Poland v Russia: gripping football, sickening violence

Poland v Russia fans clash

An absorbing encounter between the Euro 2012 rivals was marred by riots between their fans in Warsaw

BY Bill Mann LAST UPDATED AT 08:52 ON Wed 13 Jun 2012

A STUNNING strike from Jakub Blaszczykowski secured a share of the points for Poland against Russia in an absorbing Group A encounter last night, but the match was overshadowed by violent clashes beforehand between football hooligans.

The trouble started as an estimated 5,000 Russian fans marched through Warsaw in celebration of their national day, June 12, which marks the declaration of state sovereignty from the old Soviet Union.

Many Poles saw the march as provocative, given the fraught history between the two nations, and there were chants of, "Hit the red trash with a hammer and a sickle", as the Russians moved through the city centre.

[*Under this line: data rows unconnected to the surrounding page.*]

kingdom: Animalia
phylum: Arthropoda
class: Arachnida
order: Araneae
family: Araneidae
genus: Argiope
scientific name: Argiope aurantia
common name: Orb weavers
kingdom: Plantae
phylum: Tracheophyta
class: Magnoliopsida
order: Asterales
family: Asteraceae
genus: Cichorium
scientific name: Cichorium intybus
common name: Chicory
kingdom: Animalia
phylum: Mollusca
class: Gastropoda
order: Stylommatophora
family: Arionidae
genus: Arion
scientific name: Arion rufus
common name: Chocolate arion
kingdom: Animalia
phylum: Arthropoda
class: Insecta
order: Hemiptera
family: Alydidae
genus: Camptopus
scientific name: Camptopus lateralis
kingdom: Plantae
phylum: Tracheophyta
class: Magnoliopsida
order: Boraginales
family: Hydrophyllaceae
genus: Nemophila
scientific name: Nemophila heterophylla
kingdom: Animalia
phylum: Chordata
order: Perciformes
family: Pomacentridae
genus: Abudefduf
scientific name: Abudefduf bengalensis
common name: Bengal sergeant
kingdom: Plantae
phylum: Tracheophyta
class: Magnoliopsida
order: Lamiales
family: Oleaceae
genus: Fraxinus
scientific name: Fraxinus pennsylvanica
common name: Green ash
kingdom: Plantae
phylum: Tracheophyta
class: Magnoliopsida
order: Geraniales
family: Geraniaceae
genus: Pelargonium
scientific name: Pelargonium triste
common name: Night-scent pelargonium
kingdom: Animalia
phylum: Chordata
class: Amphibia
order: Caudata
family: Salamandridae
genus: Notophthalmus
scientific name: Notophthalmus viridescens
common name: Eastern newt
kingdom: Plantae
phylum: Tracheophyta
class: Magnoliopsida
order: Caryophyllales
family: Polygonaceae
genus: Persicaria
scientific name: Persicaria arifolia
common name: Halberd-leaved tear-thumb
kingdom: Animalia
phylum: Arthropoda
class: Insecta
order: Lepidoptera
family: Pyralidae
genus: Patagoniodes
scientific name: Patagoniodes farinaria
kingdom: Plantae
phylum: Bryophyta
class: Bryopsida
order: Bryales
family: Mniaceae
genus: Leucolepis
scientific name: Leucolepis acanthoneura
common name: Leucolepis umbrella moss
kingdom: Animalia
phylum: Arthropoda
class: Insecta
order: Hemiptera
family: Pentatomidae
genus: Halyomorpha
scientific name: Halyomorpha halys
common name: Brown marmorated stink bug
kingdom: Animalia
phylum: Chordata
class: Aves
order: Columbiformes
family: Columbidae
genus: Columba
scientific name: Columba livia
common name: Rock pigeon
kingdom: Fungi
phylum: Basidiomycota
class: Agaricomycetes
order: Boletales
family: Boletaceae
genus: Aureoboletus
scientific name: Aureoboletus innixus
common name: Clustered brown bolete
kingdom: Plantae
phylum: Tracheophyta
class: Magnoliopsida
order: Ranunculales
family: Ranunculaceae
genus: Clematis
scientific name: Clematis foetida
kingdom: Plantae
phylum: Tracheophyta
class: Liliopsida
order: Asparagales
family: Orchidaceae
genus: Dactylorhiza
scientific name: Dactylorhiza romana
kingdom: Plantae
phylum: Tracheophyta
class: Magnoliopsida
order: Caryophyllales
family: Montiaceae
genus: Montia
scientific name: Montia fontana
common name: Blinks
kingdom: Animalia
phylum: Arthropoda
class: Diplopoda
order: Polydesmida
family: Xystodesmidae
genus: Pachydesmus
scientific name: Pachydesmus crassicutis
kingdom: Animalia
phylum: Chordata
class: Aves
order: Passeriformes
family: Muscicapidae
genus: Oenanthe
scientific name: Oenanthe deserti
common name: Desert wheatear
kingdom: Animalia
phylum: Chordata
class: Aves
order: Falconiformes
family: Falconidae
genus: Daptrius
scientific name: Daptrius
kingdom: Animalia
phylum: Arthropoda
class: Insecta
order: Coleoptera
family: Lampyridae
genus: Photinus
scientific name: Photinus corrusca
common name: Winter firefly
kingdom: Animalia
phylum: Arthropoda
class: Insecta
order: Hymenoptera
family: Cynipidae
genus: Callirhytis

One group of Poles carried a banner proclaiming: "Polish President murdered in Russia," a reference to the plane crash two years ago that killed president Lech Kaczynski and several high-ranking Polish military figures.

An inquiry later blamed the crash on thick fog, although that hasn’t stopped the conspiracy theorists believing Russia was to blame.

As fighting broke out (see video below), riot police were quickly on the scene and amid vicious scuffles, over 120 people were arrested. Eventually police restored order using tear gas, water cannon and plastic bullets, but a dozen people were injured. In one of the worst incidents a gang of 50 Polish hooligans ambushed a group of Russians in a Warsaw café.

The match itself passed off peacefully, although the atmosphere in the National Stadium was electric as Poland strove to keep alive their hopes of qualifying for the quarter-final. Having drawn their opening game with Greece, the co-hosts knew defeat to Russia (who beat the Czech Republic 4-1 in their first game) would end their ambitions.

In an entertaining encounter, Russia took the lead on 37 minutes when Alan Dzagoev glanced in Andrey Arshavin's inswinging free-kick. Poland, who’d had a goal disallowed for offside early in the first half, had to wait until 12 minutes after the break for the equaliser.

Collecting the ball on the right flank, captain Blaszczykowski cut inside and unleashed a stunning strike from 25 yards that flew into the top corner of the Russian net.

“It is getting better and better,” said Poland coach Franciszek Smuda later. “Today's match proved that we are good enough to win against the Czech Republic. Our team can see that we have a chance of reaching the knockout stage and we will do everything we can to use that chance.”

With the Czechs having beaten Greece 2-1 earlier in the day, Poland know that they must win their final match on Saturday to progress to the last eight. A draw for Russia against Greece on the same day could be enough to see them through to the quarters, but a win will ensure they finish as group winners.